こういう高度にインタラクティブなUIでは非常に重要で、そうでないと終盤に「Aを直したらBが爆発」が起きやすい。
10. 現在のプロジェクト状態
現時点で、この『ソフトウェア体のライフサイクル』GALGAMEプロジェクトは、かなり完成度の高い可玩性と可読性を備えている:
- 原文全文を保持、要約式の改編ではない
- 日本式GALGAME風メインUI
- 全キャラ立ち絵導入
- キャラごとの文字色対応
- 章切替トランジションとタイトルページ表示
- テキストボックスの自由ドラッグ、リサイズ、透明度調整
- 文字速度は即時表示に対応
- テキストボックス外クリックで進行
- ホイールで前/次
- オート再生、スキップ、UI非表示
- オート/クイック/手動セーブ
- バックログ、章ナビ、原文総覧
- デスクトップ/モバイル対応
- 多輪の「脱ツール化」磨き込み
- 自動化検証スクリプトで継続回帰
最初の目標が「mdテキストをゲームにする」だったとすれば、今のより正確な言い方はこうだ:
完全な長文テキストを、読めて、遊べて、遡れて、継続的に磨けるビジュアルノベルシステムにした。
11. 今回のプロジェクトで一番面白い点
自分にとって今回の開発で一番面白かったのは、「GALGAMEページを作った」ことではなく、このプロセス自体が非常に典型的に一つの事実を示していることだ:
ちゃんとした出来にするのは、初版で機能を全部積むことではなく、ユーザーが「どこが変か」を指摘し続け、それをイテレーションで一つ一つ消していくことである場合が多い。
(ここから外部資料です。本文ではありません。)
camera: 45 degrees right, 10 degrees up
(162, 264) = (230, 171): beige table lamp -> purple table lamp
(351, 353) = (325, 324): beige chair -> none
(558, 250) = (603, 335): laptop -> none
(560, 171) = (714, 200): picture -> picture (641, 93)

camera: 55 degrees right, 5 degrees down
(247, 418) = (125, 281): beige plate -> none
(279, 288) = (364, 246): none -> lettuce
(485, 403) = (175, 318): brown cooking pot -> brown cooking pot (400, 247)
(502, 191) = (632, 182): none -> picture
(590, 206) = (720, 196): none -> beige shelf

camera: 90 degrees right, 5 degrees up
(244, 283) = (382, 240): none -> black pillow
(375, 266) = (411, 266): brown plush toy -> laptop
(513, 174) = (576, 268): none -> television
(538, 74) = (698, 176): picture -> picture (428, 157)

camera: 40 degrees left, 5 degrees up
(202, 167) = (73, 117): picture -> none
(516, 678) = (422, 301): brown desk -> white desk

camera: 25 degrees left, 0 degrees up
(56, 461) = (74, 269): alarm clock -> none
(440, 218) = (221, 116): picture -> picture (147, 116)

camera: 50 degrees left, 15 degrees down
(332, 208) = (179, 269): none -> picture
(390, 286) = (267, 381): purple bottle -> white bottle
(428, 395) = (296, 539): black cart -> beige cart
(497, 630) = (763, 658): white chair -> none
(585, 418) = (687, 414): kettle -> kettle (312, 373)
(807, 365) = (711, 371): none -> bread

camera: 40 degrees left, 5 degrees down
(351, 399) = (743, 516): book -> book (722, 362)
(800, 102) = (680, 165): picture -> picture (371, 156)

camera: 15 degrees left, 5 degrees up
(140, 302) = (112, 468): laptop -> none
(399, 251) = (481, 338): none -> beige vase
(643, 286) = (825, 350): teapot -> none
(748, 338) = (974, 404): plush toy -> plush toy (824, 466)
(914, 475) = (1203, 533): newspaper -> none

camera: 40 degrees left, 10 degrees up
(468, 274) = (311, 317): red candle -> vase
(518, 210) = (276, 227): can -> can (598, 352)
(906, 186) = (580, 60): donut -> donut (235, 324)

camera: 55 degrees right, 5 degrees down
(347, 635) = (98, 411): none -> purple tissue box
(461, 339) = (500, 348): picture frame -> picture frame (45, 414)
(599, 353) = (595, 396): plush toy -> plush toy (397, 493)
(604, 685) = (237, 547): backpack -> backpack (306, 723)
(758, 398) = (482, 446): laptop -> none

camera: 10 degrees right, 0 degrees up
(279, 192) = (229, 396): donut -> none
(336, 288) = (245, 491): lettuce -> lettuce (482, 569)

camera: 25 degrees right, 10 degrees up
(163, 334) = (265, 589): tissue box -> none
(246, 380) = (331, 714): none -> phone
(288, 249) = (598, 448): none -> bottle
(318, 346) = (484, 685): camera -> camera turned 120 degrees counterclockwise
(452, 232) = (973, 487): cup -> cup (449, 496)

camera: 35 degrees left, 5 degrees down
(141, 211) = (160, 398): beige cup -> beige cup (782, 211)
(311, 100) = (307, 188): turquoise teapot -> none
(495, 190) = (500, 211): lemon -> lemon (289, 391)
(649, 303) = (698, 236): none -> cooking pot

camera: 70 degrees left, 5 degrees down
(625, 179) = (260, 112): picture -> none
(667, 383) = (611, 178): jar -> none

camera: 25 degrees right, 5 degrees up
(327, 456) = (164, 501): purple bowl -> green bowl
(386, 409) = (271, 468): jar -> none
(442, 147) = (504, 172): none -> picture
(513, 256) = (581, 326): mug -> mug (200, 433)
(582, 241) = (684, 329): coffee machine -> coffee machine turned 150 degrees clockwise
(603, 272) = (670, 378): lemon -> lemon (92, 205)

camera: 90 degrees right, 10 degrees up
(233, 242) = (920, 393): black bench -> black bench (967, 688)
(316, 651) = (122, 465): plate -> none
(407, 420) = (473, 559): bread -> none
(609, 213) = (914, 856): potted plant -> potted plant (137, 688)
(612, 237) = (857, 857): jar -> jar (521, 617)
今回のユーザーのフィードバックは非常に具体的で、多くは「もう少し最適化して」みたいな抽象ではなく、こうだった:
- ここが画面を塞いでる
- ここはなぜフル幅でロックされてる
- ここはなぜ毎文で出る
- これは下半身しか出てない
- 左上はなぜ完全に消えない
- このホイールはなぜコントロールを畳むと効かない
こうした具体的な「なんか気持ち悪い」点が、最終的にプロジェクトを「使える」から「ちゃんとしてる」へ押し上げた。
もし今後も続けるなら、さらに磨ける方向としては:
- 立ち絵スタイルのさらなる統一
- 章演出とBGM/SEシステムの精緻化
- CG/背景切替システムの拡充
- スクリプト編成能力の強化
- より正式な配布パッケージ方式
ただ、現時点のこのラウンドだけでも、これはもうデモではなく、かなり完成度の高い、継続イテレーション可能なVNプロトタイプになっている。